Exercise data:
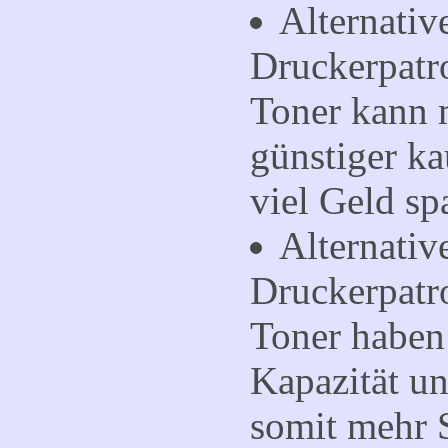
Alternativ
Druckerpatr
Toner kann 
günstiger ka
viel Geld sp
Alternativ
Druckerpat
Toner
haben 
Kapazität u
somit mehr S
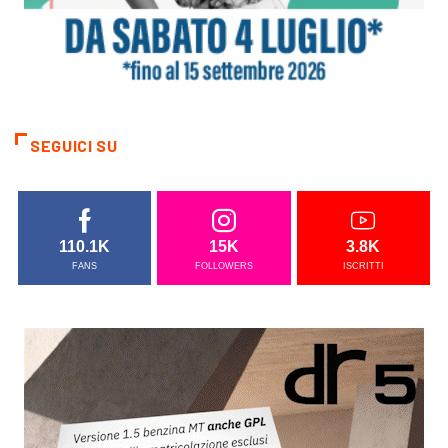
SEGUICI SU
110.1K
15K
3.8K
FANS
FOLLOWERS
ISCRITTI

Task item: Please print exactly the lines from the line containing "somit mehr S" through the end of the records above, both included, leaving out every picture.

Response for this exercise:
somit mehr S
SEGUICI SU
110.1K
15K
3.8K
FANS
FOLLOWERS
ISCRITTI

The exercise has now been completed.